FE has vast expertise in delivering healthcare apprenticeships, but those trying to solve the nursing shortage fail to see the larger role it could play, says Laira Pearson
Apprentice numbers in the NHS are falling and the number of nurse vacancies are increasing. The obvious question is: Why aren’t NHS employers using their large apprentice levy pots to fund nurse apprenticeships?
To those of us in further education, the solution looks simple: let FE providers get involved. The sad reality is that this option is largely being ignored. Undergraduate nurse programmes are currently being delivered only by universities in their capacity as Approved Education Institutions (AEIs) designated by the Nursing and Midwifery Council. This approach worked well enough until the bursary for the undergraduate degrees was removed and the nursing degree apprenticeship standard was published; HEIs have been trying to get up to speed with apprenticeships ever since.
Given how much of a priority it is for the NHS to ensure there is a continuous supply of qualified nurses entering the system, why hasn’t the NMC turned to FE to leverage their vast expertise in apprenticeships and appetite for pace? Surely it’s a match made in heaven.
The NMC says it is considering awarding AEI status to FE colleges with degree-awarding powers – but there are so few FE colleges in this position that it feels somewhat tokenistic.
FE colleges such as Bridgwater & Taunton College are already successfully delivering degree-level apprenticeships in high-risk sectors such as engineering via sub-contract or franchise arrangements with HEIs. So why not nursing?
With the introduction of the level five nursing associate apprenticeship, the question has been pushed even further up the agenda by FE colleges and the Association of Colleges. Of the 35 pilot sites in England, only three FE colleges are involved: Bridgwater & Taunton College, Petroc and South Devon College.
This is bigger than individual institutions: this is about a sustainable NHS workforce
When the pilot programme was launched as a foundation degree in January 2017, the Devon programme was developed and delivered by Petroc and South Devon College in partnership with the University of Plymouth. In Somerset, the University of the West of England (UWE) worked with us at Bridgwater & Taunton College to develop and deliver their nursing associate programme.
Fast forward to the publication of the nursing associate apprenticeship standard less than a year later, however, and all changed for our FE colleagues in Devon. Despite FE being the experts in apprenticeships, the NMC stated that AEIs needed to be the lead provider, and the University of Plymouth quickly withdrew from its FE partners to deliver the apprenticeship direct.

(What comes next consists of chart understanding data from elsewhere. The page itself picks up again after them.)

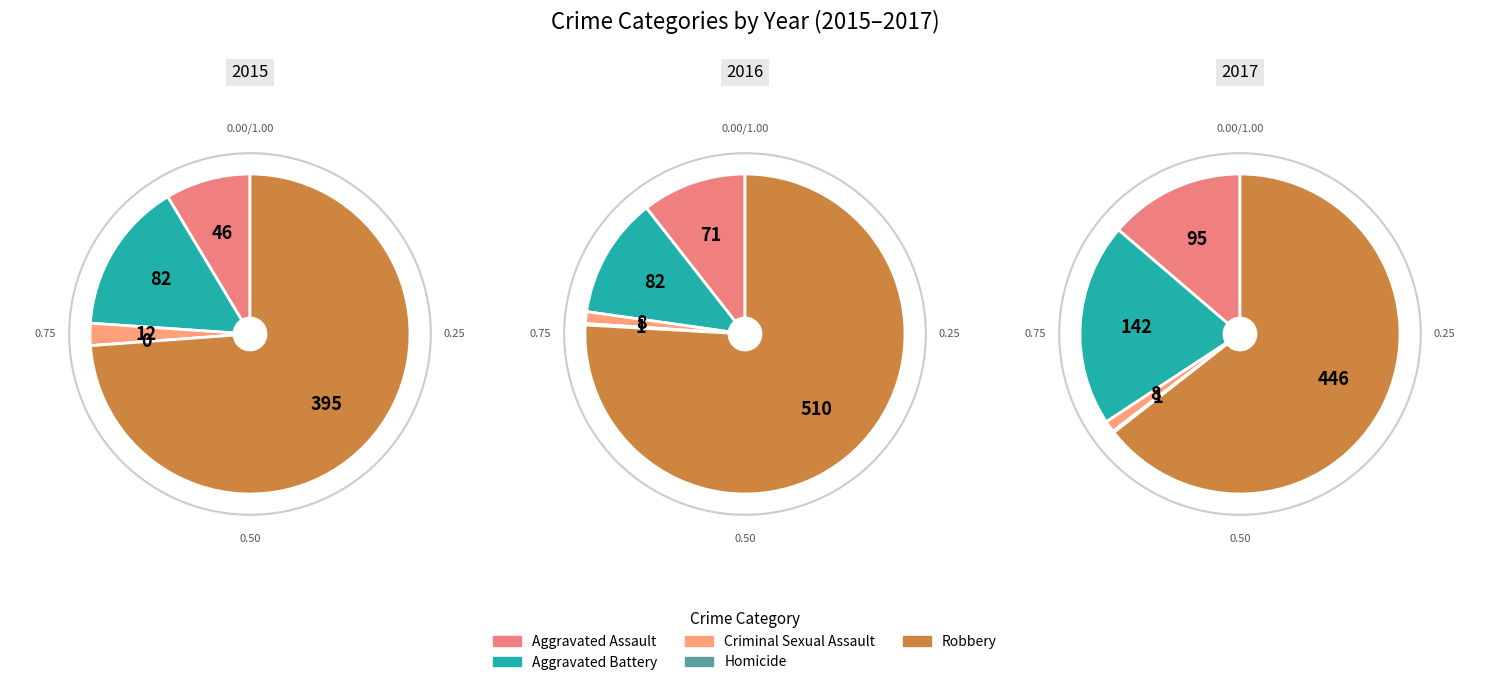

Count the number of slices in the pie.

5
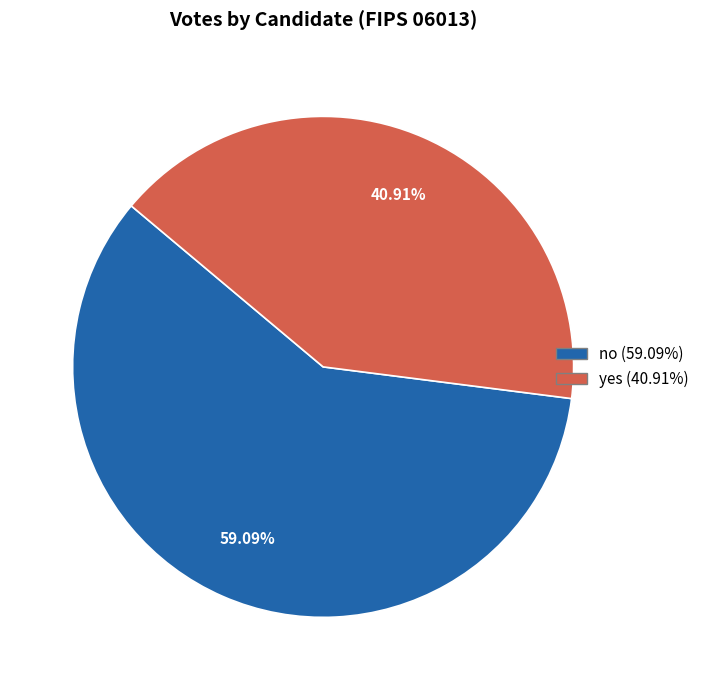

Which slice is the largest?

no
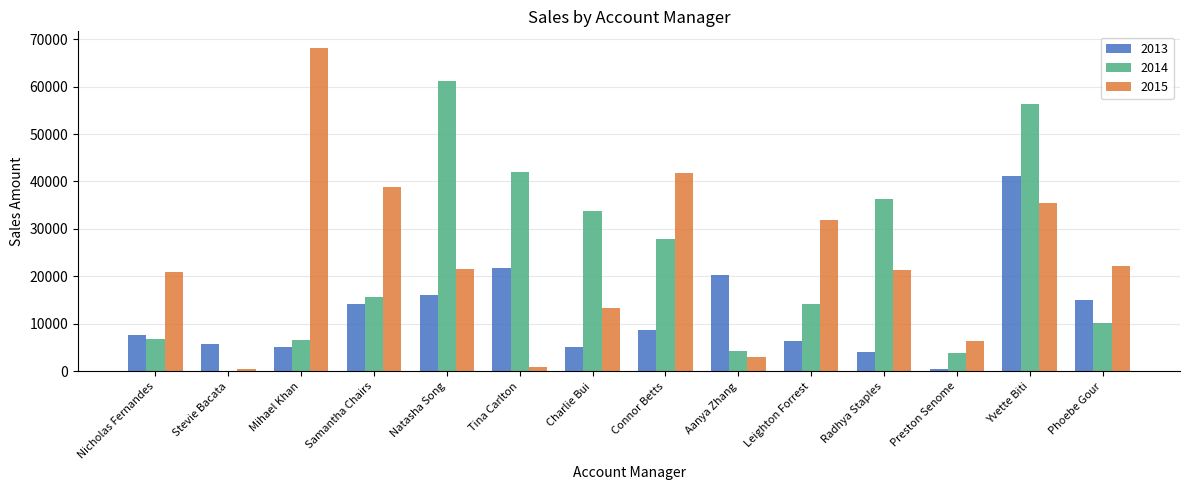

What is the total value across all series at Radhya Staples?

61590.4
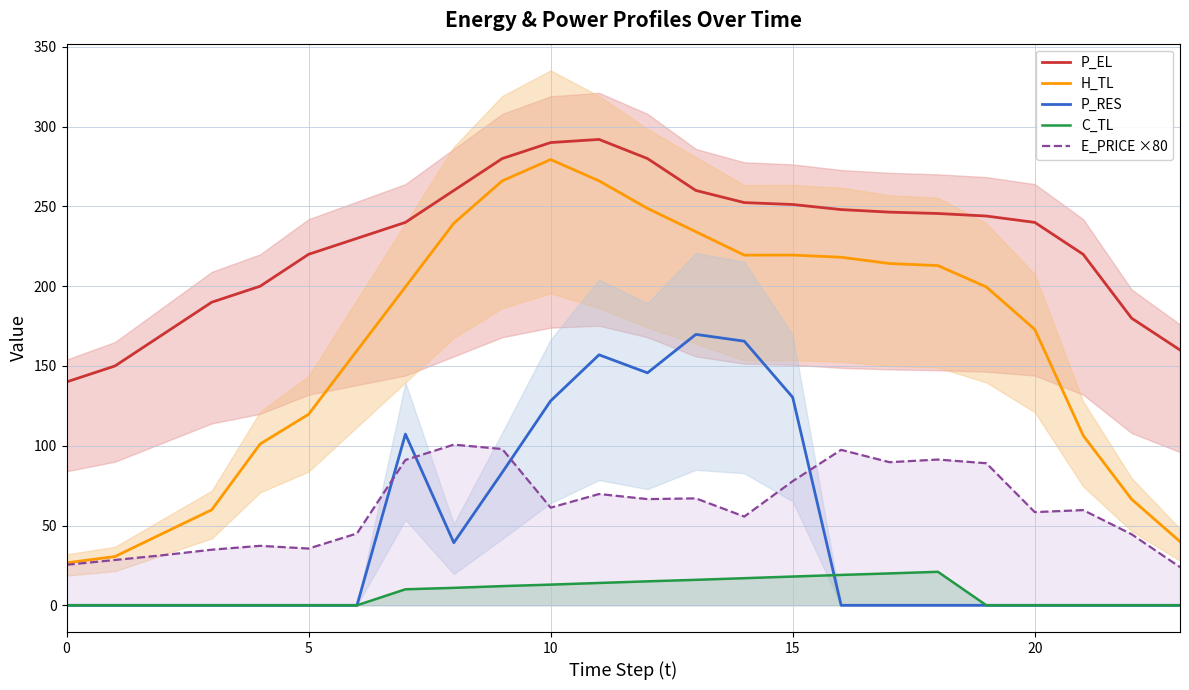

What is the label of the 17th point from the left?

16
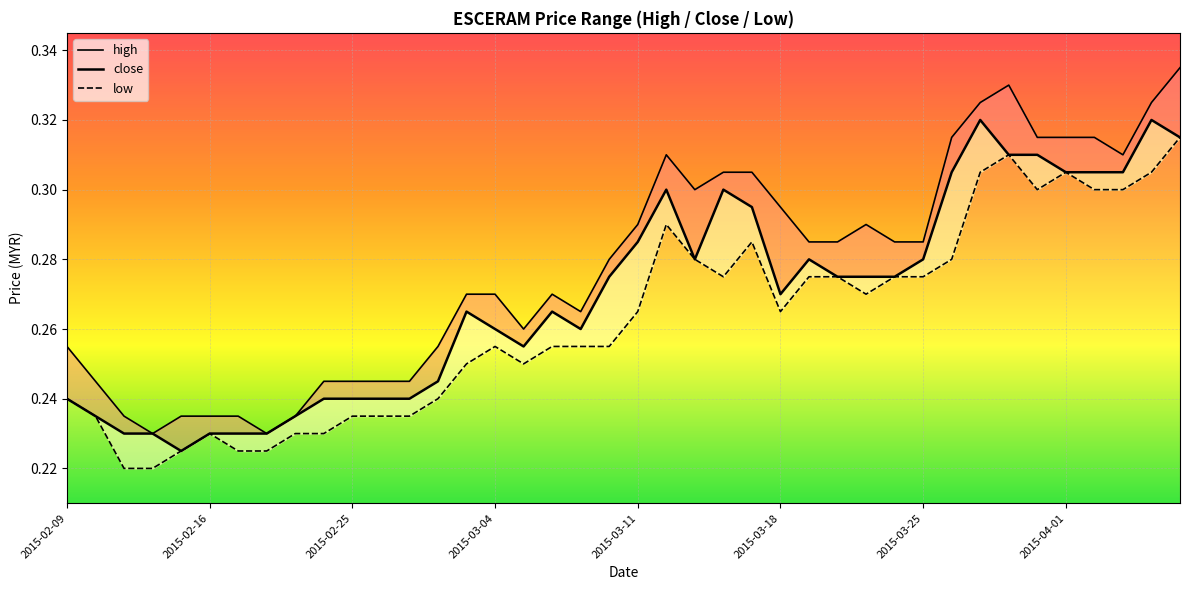

What position from the right is 21?

19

Thankfully, appeals from employers in Somerset resulted in UWE committing to maintain delivery of the programme locally via Bridgwater & Taunton College. We have an impressive track record when it comes to healthcare apprenticeships. Our employer partnerships are strong, and this year alone 52 of our higher apprentices in health will graduate… did I mention we are good at this?
With no university in the county, Somerset is particularly vulnerable when it comes to nursing resource. Individuals looking to pursue a career in nursing are required to leave the area to undertake their nursing degree; employers must then invest massively in recruitment campaigns to attract them to return as qualified nurses. A ridiculous set of circumstances, and one that the apprenticeship levy was intended to solve.
What we know is that nursing resource is in crisis and the apprenticeship levy is meant to help deliver the right skills in the right place at the right time. Failing to recognise FE as leaders in apprenticeship development and employer engagement poses a risk to apprenticeships in the health sector ever working at all.
I’m sure we all agree that this is bigger than individual colleges and universities: this is about the sustainability of the NHS workforce. The sooner the NMC invites FE into the discussion to get some pace behind nursing apprenticeships, the better.